Dinner was a pasta snack, with half a carrot, an onion and some salami. A tasty and easy tramping dinner. Cuisine is never high in my trip planning; with so many decisions to make, being creative with what to eat is just extra work, so I am happy to stumble onto a winner.
I awake in the morning to find frost on the tent; no wonder I needed more layers during the night!
In the morning I depart via the South face of Mt Somers to come down Rhyolite ridge. Fortune being what it is, I leave as the family take a short trip to the bridge; I get to talking with Dad. ‘Must be peaceful alone’ he says wistfully. The track is a steeper ascent and surprisingly poorly sign-posted for such a popular route. I cross paths with a European motorbike tourer. Letting him go ahead, I end up ahead of him some hours later; he got lost but found his way.
It was a nice and easy overnight tramp, with stunning views. I’d like to do the full loop some day, but not with the camera + tent – one of the days is 9 hrs long.
I lunch at the carpark then head back to the coast, south to Timaru. There’s a huge carnival going on; ‘you’ll have fun by yourself’ I am told. I go to the museum instead. It is not great, but the churches are, and they are plentiful. There are nice churches in Wellington, but they are crowded out by other buildings; in these smaller centres the spires still have their presence. One can more easily picture their importance in the early years. Unfortunately a lot of the churches are not left open (Catholic ones seem more likely to be) so I make do prowling about outside.

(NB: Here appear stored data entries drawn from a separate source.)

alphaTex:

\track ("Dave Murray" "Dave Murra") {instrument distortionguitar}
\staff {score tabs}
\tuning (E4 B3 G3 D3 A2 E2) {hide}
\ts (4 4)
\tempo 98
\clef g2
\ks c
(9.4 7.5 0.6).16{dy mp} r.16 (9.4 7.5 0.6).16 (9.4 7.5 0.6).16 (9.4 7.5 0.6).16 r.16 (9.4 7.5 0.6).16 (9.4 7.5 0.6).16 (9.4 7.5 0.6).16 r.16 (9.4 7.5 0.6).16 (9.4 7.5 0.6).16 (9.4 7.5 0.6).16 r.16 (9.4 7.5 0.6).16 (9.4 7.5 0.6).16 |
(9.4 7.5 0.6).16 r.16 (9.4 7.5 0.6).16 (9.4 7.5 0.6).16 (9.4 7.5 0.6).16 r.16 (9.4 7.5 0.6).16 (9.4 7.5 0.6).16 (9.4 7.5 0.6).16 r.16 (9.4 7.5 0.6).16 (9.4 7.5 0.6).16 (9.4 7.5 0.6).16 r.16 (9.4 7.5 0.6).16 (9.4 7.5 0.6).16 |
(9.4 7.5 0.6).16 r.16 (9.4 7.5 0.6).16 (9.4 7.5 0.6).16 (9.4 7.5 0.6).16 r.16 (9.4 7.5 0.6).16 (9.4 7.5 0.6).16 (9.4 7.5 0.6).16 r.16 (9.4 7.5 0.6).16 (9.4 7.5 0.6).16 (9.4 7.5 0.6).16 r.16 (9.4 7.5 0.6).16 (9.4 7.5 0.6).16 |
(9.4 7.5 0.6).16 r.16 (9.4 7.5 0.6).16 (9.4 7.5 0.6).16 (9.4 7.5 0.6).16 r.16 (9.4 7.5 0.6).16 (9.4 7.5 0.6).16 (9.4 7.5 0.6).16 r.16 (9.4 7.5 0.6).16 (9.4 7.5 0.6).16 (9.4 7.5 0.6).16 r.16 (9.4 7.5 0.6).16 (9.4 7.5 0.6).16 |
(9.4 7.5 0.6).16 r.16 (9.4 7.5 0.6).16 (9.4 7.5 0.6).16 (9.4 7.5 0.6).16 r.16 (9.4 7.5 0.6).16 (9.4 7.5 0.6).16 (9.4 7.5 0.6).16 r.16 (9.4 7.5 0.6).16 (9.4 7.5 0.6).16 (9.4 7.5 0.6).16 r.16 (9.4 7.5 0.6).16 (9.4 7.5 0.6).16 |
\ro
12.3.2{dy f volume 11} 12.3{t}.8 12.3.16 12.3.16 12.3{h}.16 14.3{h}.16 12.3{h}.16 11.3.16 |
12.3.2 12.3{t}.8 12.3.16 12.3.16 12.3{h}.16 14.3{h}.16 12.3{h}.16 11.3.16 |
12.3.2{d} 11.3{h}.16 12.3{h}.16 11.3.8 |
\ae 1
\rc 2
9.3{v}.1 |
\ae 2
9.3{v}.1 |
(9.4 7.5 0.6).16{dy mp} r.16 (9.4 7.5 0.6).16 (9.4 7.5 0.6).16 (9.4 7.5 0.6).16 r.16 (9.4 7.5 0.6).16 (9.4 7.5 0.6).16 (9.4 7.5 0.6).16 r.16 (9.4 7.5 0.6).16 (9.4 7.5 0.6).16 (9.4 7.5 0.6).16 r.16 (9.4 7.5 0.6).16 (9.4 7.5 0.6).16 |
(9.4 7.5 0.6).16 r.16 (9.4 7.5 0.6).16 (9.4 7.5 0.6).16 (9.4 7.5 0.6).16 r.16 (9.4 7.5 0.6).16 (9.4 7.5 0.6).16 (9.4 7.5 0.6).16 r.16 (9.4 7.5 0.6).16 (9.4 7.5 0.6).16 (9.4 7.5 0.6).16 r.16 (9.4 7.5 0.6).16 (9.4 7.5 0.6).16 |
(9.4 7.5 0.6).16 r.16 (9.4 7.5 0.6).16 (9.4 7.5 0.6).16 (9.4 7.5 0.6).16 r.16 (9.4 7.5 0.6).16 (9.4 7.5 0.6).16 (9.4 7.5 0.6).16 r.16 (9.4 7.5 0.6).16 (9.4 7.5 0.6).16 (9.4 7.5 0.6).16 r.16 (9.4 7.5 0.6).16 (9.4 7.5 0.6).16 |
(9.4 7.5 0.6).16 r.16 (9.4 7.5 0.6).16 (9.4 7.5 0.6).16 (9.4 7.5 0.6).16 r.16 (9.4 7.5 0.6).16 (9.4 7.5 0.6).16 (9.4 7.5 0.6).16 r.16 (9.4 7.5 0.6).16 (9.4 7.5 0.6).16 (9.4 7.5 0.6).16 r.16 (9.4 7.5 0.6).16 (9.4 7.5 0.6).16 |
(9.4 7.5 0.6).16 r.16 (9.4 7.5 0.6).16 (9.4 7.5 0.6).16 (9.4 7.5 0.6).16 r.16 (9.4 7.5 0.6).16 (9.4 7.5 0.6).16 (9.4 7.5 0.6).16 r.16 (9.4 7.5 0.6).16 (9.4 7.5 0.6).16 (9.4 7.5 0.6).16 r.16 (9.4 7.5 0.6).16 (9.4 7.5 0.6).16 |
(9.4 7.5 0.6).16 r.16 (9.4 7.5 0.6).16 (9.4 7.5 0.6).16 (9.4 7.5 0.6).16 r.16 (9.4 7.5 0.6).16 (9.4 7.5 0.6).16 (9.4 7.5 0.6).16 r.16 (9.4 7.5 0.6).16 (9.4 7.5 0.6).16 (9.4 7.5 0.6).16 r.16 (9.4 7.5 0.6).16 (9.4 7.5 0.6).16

The tramp has tired me out; I decide to bail and head inland to the Otaio Gorge DOC campsite.
Arriving, I am met with a wall of people. They are playing cricket, and all stop and stare at me. I am an interloper and indecisive.
A distant man waves me in, and I weave through the players, who quickly get back on with it.
I pitch my car tent (such luxury!) next to the man, who is here with his daughter. They are so friendly and welcoming, it reminds me of family campsites of my youth. I am chuffed and happy to be there. ($8 per adult per night, honour system). The only bugger was some campervanners arriving at 11pm, beaming headlights then head lanterns on everyones tents. They were noisy and annoying until someone told them to be careful with their lights and shut up.
Breakfast is porridge, fruit and coffee; today I shall leave Canterbury behind and enter Otago.